What’s wrong with the above? It discusses trivia. It entirely misses the new paradigm. Up to now the so called robots were mission specific numerical control machines (NCM) that are very efficient doing the one task they were designed for. Tesla at Fremont found out that it can be overdone so they redesigned the Fremont production process trashing many superfluous robots. The paradigm shift with humanoid robots is that this machine is not purpose built for one specific job, it’s designed to do many tasks humans do in human environments. Effectively humanoid robots learn to do new jobs with an over the air update. It is this paradigm shift that the above conversation entirely misses.
Paradigm shift
noun
a fundamental change in approach or underlying assumptions:
ORIGIN
1960s: term used in the writings of Thomas S. Kuhn (1922–96), philosopher of science.
To understand humanoid robots examine the paradigm shift from Numerical Control to Neural Network AI as the governing entity of the machine.
Tesla is not alone in the game. The first versions of Optimus had rather rudimental hands probably to save on hardware costs. Figure explained why human like hands were of utmost importance. Watch the hand!
Elon Musk recognized his mistake and the new hand has 22 degrees of freedom
Humanoid robots don’t have wheels but could learn to skate.
Sure, because “the above conversation” was constructed by you, rather than reflecting the main skepticism about humanoid robots.
The “naysayers” aren’t skeptical about humanoid robots because of their hands, or because they don’t have factories to train in. Rather, it’s that existing technology is nowhere advanced enough to allow humanoid robot brains to “learn” new jobs in the real world (ie physical manipulation of objects to work in a 3D environment) the way you describe.
It’s not hands - it’s brains. Hands are an insanely flexible tool, allowing a robot to do a wide variety of different tasks, rather than a single one - but that’s only useful if the robot’s brain is advanced enough to do lots of different tasks. It’s the brain, not the hands, that’s the gating technology.
When I noted upthread that if Tesla had developed a robot brain that can master a new and useful job with just a few days or weeks of teleoperating, you said that they already had. I don’t believe that’s true - they don’t have a robot brain that can master a new and useful job with just that amount of teleoperating. Which is why I asked for an example.
The brain is operational in millions of Tesla EVs, FSD. Optimus uses the same inference chip as the EVs. The training is done by neural networks just like LLMs and FSD. The initial data is generated by tele operated Optimus robots. This was just brushed aside saying hardware is easy, software is hard.

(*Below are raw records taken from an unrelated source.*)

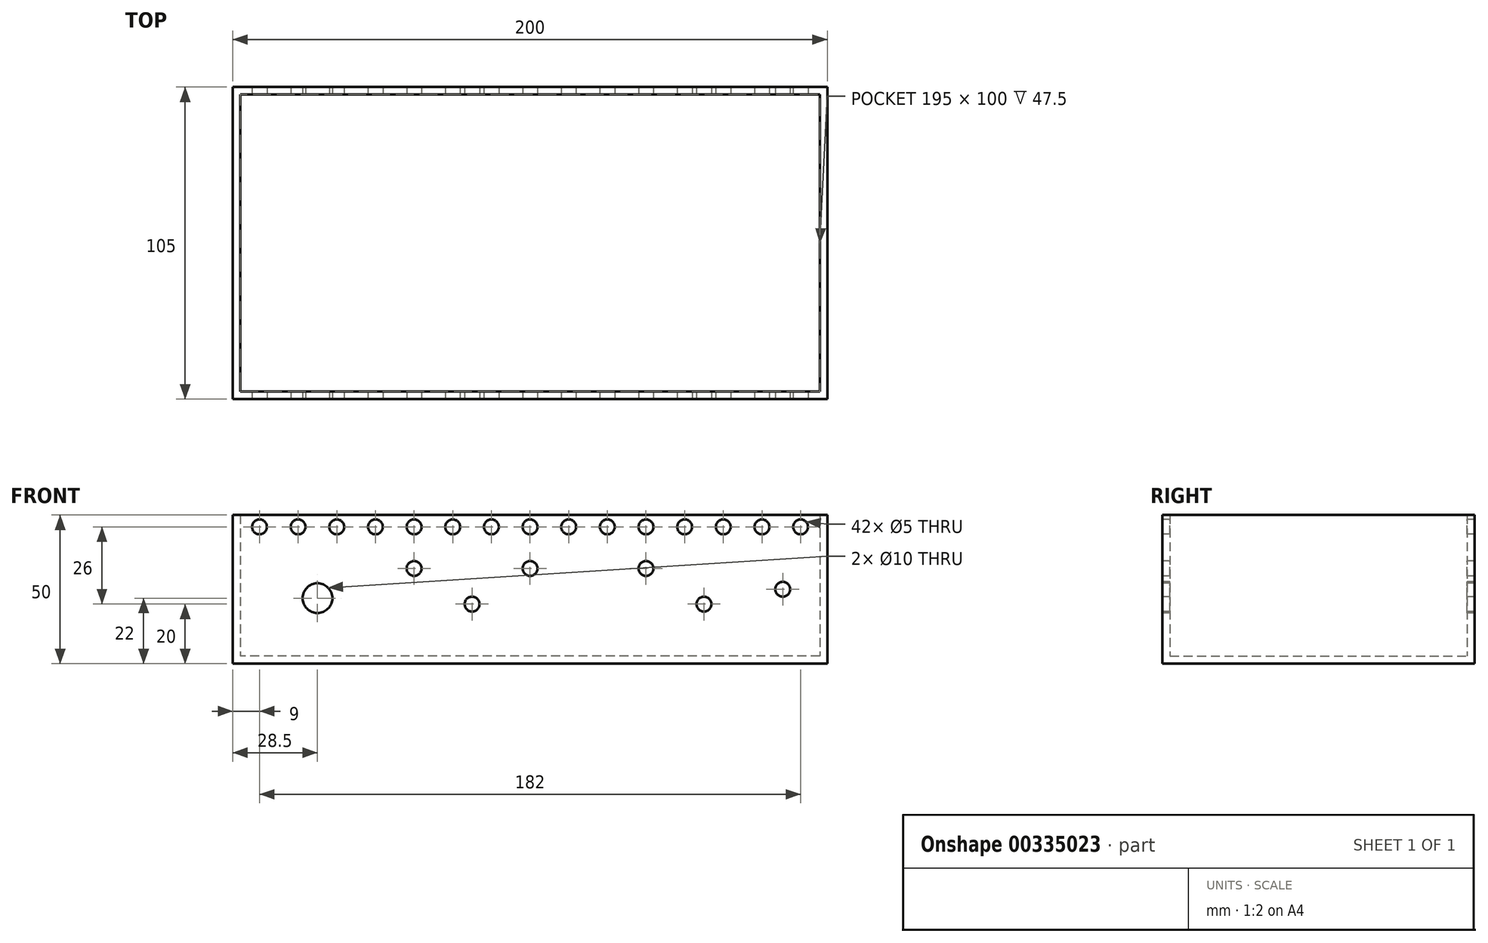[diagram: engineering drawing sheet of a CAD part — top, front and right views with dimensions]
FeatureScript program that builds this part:
annotation { "Feature Type Name" : "Feature", "Feature Type Description" : "" }
export const myFeature = defineFeature(function(context is Context, id is Id, definition is map)
    precondition{}
    {
        {
            var Q0;
            Q0=qCreatedBy(makeId("Top.planeOp"),FACE);
            var sketch = newSketch(context, id + "F0", { "sketchPlane" : qUnion([Q0])});
            skLineSegment(sketch, "E0.bottom", {"start": v(100, -52.5) * mm, "end": v(-100, -52.5) * mm});
            skLineSegment(sketch, "E0.top", {"start": v(100, 52.5) * mm, "end": v(-100, 52.5) * mm});
            skLineSegment(sketch, "E0.left", {"start": v(100, -52.5) * mm, "end": v(100, 52.5) * mm});
            skLineSegment(sketch, "E0.right", {"start": v(-100, -52.5) * mm, "end": v(-100, 52.5) * mm});
            skPoint(sketch, "E0.middle", {"position": v(0, 0) * mm});
            skSolve(sketch);
        }
        {
            var Q0;
            Q0=makeQuery(id+"F0.imprint","IMPRINT",FACE,{"disambiguationData":[TD([[makeQuery(id+"F0.imprint","IMPRINT",EDGE,{"derivedFrom":sQuery(id+"F0.wireOp",EDGE,"E0.bottom")}),-1.0]])]});
            extrude(context, id + "F1", {"entities" : qUnion([Q0]), "depth" : 50 * mm});
        }
        {
            var Q0;
            Q0=makeQuery(id+"F1.opExtrude","CAP_FACE",FACE,{"disambiguationData":[OSD([sQuery(id+"F0.wireOp",EDGE,"E0.bottom"),sQuery(id+"F0.wireOp",EDGE,"E0.top"),sQuery(id+"F0.wireOp",EDGE,"E0.left"),sQuery(id+"F0.wireOp",EDGE,"E0.right")])],"isStart":false});
            shell(context, id + "F2", {"entities" : qUnion([Q0]), "thickness" : 2.5 * mm});
        }
        {
            var Q0;
            Q0=makeQuery(id+"F1.opExtrude","SWEPT_FACE",FACE,{"disambiguationData":[OSD([sQuery(id+"F0.wireOp",EDGE,"E0.bottom")])]});
            var sketch = newSketch(context, id + "F3", { "sketchPlane" : qUnion([Q0])});
            skLineSegment(sketch, "E1", {"start": v(0, 50) * mm, "end": v(0, 46) * mm, "construction": true});
            skPoint(sketch, "E1.endSnap0", {"position": v(0, 50) * mm});
            skCircle(sketch, "E2.2.0.0", {"center": v(-91, 46) * mm, "radius": 2.5 * mm});
            skCircle(sketch, "E3.1.0.0", {"center": v(-78, 46) * mm, "radius": 2.5 * mm});
            skCircle(sketch, "E3.2.0.0", {"center": v(-65, 46) * mm, "radius": 2.5 * mm});
            skCircle(sketch, "E3.3.0.0", {"center": v(-52, 46) * mm, "radius": 2.5 * mm});
            skCircle(sketch, "E3.4.0.0", {"center": v(-39, 46) * mm, "radius": 2.5 * mm});
            skCircle(sketch, "E3.5.0.0", {"center": v(-26, 46) * mm, "radius": 2.5 * mm});
            skLineSegment(sketch, "E3.direction1", {"start": v(-91, 46) * mm, "end": v(-78, 46) * mm, "construction": true});
            skCircle(sketch, "E4.0.6.0", {"center": v(-13, 46) * mm, "radius": 2.5 * mm});
            skCircle(sketch, "E4.0.7.0", {"center": v(0, 46) * mm, "radius": 2.5 * mm});
            skCircle(sketch, "E4.0.8.0", {"center": v(13, 46) * mm, "radius": 2.5 * mm});
            skCircle(sketch, "E4.0.9.0", {"center": v(26, 46) * mm, "radius": 2.5 * mm});
            skCircle(sketch, "E4.0.10.0", {"center": v(39, 46) * mm, "radius": 2.5 * mm});
            skCircle(sketch, "E4.0.11.0", {"center": v(52, 46) * mm, "radius": 2.5 * mm});
            skCircle(sketch, "E4.0.12.0", {"center": v(65, 46) * mm, "radius": 2.5 * mm});
            skCircle(sketch, "E4.0.13.0", {"center": v(78, 46) * mm, "radius": 2.5 * mm});
            skCircle(sketch, "E4.0.14.0", {"center": v(91, 46) * mm, "radius": 2.5 * mm});
            skLineSegment(sketch, "E5", {"start": v(0, 0) * mm, "end": v(0, 32) * mm, "construction": true});
            skLineSegment(sketch, "E6", {"start": v(0, 32) * mm, "end": v(100, 32) * mm, "construction": true});
            skLineSegment(sketch, "E7", {"start": v(0, 32) * mm, "end": v(-100, 32) * mm, "construction": true});
            skCircle(sketch, "E8.1.0.0", {"center": v(-39, 32) * mm, "radius": 2.5 * mm});
            skCircle(sketch, "E8.2.0.0", {"center": v(0, 32) * mm, "radius": 2.5 * mm});
            skCircle(sketch, "E8.3.0.0", {"center": v(39, 32) * mm, "radius": 2.5 * mm});
            skLineSegment(sketch, "E8.direction1", {"start": v(-78, 32) * mm, "end": v(-39, 32) * mm, "construction": true});
            skLineSegment(sketch, "E9", {"start": v(-100, 22) * mm, "end": v(100, 22) * mm, "construction": true});
            skCircle(sketch, "E10", {"center": v(-71.5, 22) * mm, "radius": 5 * mm});
            skCircle(sketch, "E11", {"center": v(-19.5, 20) * mm, "radius": 2.5 * mm});
            skCircle(sketch, "E12", {"center": v(58.5, 20) * mm, "radius": 2.5 * mm});
            skCircle(sketch, "E13", {"center": v(85, 25) * mm, "radius": 2.5 * mm});
            skSolve(sketch);
        }
        {
            var Q0;
            Q0 = qSketchRegion(id + "F3", true);
            var Q1;
            Q1=makeQuery(id+"F1.opExtrude","SWEPT_FACE",FACE,{"disambiguationData":[OSD([sQuery(id+"F0.wireOp",EDGE,"E0.top")])]});
            extrude(context, id + "F4", {"entities" : qUnion([Q0]), "operationType" : NewBodyOperationType.REMOVE, "endBound" : BoundingType.UP_TO_SURFACE, "oppositeDirection" : true, "endBoundEntityFace" : qUnion([Q1]), "depth" : 138.9 * mm});
        }
    });
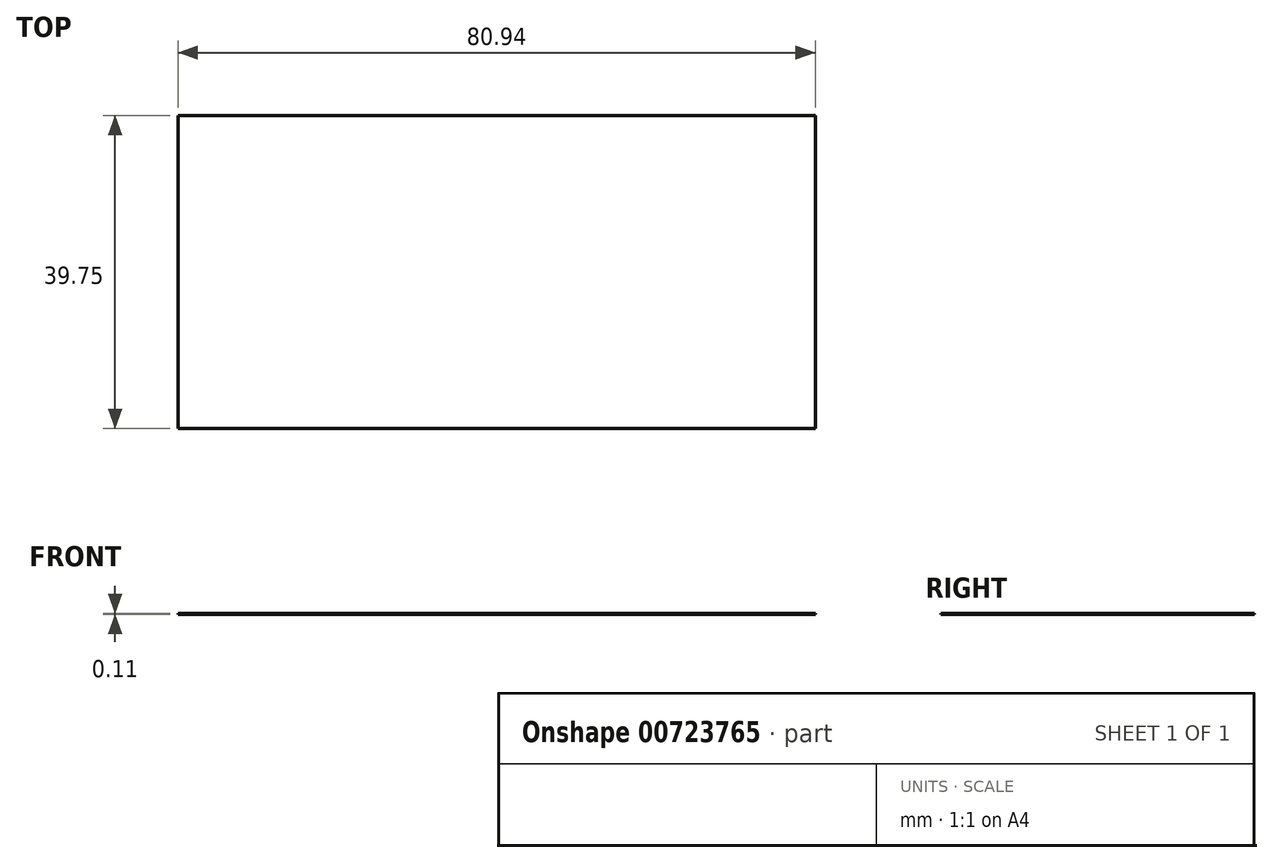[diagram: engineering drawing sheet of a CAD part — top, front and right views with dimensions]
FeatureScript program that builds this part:
annotation { "Feature Type Name" : "Feature", "Feature Type Description" : "" }
export const myFeature = defineFeature(function(context is Context, id is Id, definition is map)
    precondition{}
    {
        {
            var Q0;
            Q0=qCreatedBy(makeId("Top.planeOp"),FACE);
            var sketch = newSketch(context, id + "F0", { "sketchPlane" : qUnion([Q0])});
            skLineSegment(sketch, "E0.bottom", {"start": v(-24.4, 20.97) * mm, "end": v(56.54, 20.97) * mm});
            skLineSegment(sketch, "E0.top", {"start": v(-24.4, -18.78) * mm, "end": v(56.54, -18.78) * mm});
            skLineSegment(sketch, "E0.left", {"start": v(-24.4, 20.97) * mm, "end": v(-24.4, -18.78) * mm});
            skLineSegment(sketch, "E0.right", {"start": v(56.54, 20.97) * mm, "end": v(56.54, -18.78) * mm});
            skSolve(sketch);
        }
        {
            var Q0;
            Q0 = qSketchRegion(id + "F0", true);
            extrude(context, id + "F1", {"entities" : qUnion([Q0]), "depth" : .109 * mm, "offsetDistance" : 25 * mm});
        }
        {
            var Q0;
            Q0=makeQuery(id+"F1.opExtrude","SWEPT_BODY",BODY,{"disambiguationData":[OSD([sQuery(id+"F0.wireOp",EDGE,"E0.bottom"),sQuery(id+"F0.wireOp",EDGE,"E0.top"),sQuery(id+"F0.wireOp",EDGE,"E0.left"),sQuery(id+"F0.wireOp",EDGE,"E0.right")])]});
            var Q1;
            Q1=makeQuery(id+"F1.opExtrude","CAP_EDGE",EDGE,{"disambiguationData":[OSD([sQuery(id+"F0.wireOp",EDGE,"E0.top")])],"isStart":false});
            transform(context, id + "F2", {"entities" : qUnion([Q0]), "transformType" : TransformType.TRANSLATION_ENTITY, "oppositeDirectionEntity" : false, "transformLine" : qUnion([Q1]), "makeCopy" : false});
        }
    });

Figure disagrees and Elon took them seriously. I remember watching the Figure presentation which made a lot of sense, wondering what Tesla would do. Elon did what good executives do, he corrected his mistake ASAP.
That’s not what’s relevant. The question isn’t whether there exists a type of brain or AI or algorithm. After all, there’s millions of robots today that are run by software.
What they don’t have is a robot brain that’s capable of doing what you describe above: master a new and useful job with only a few days or weeks of teleoperating. There’s no indication that the neural nets they’ve created, or the training data they have, is capable of producing a robot brain that can do that.
The training data for FSD just isn’t useful for any workplace scenarios. Having billions of hours of video of driving won’t be useful for teaching a robot how to pick up a screwdriver and hang a picture (for example). So no matter how amazing FSD might be, it can’t just be ported into Optimus, even if it uses the same chip - because the “learning” isn’t in the chip, it’s in the data and the neural net that was trained on it.
So again - I’m pretty sure that Tesla has not already developed a robot brain that’s capable of mastering a new job with only a short amount of teleoperation.
And wheels would work in some environments … not space, though where one might need little jets. Point being that environments currently occupied by humans can be navigated with legs, so legs makes sense for a robot intended for use in an environment currently occupied by humans.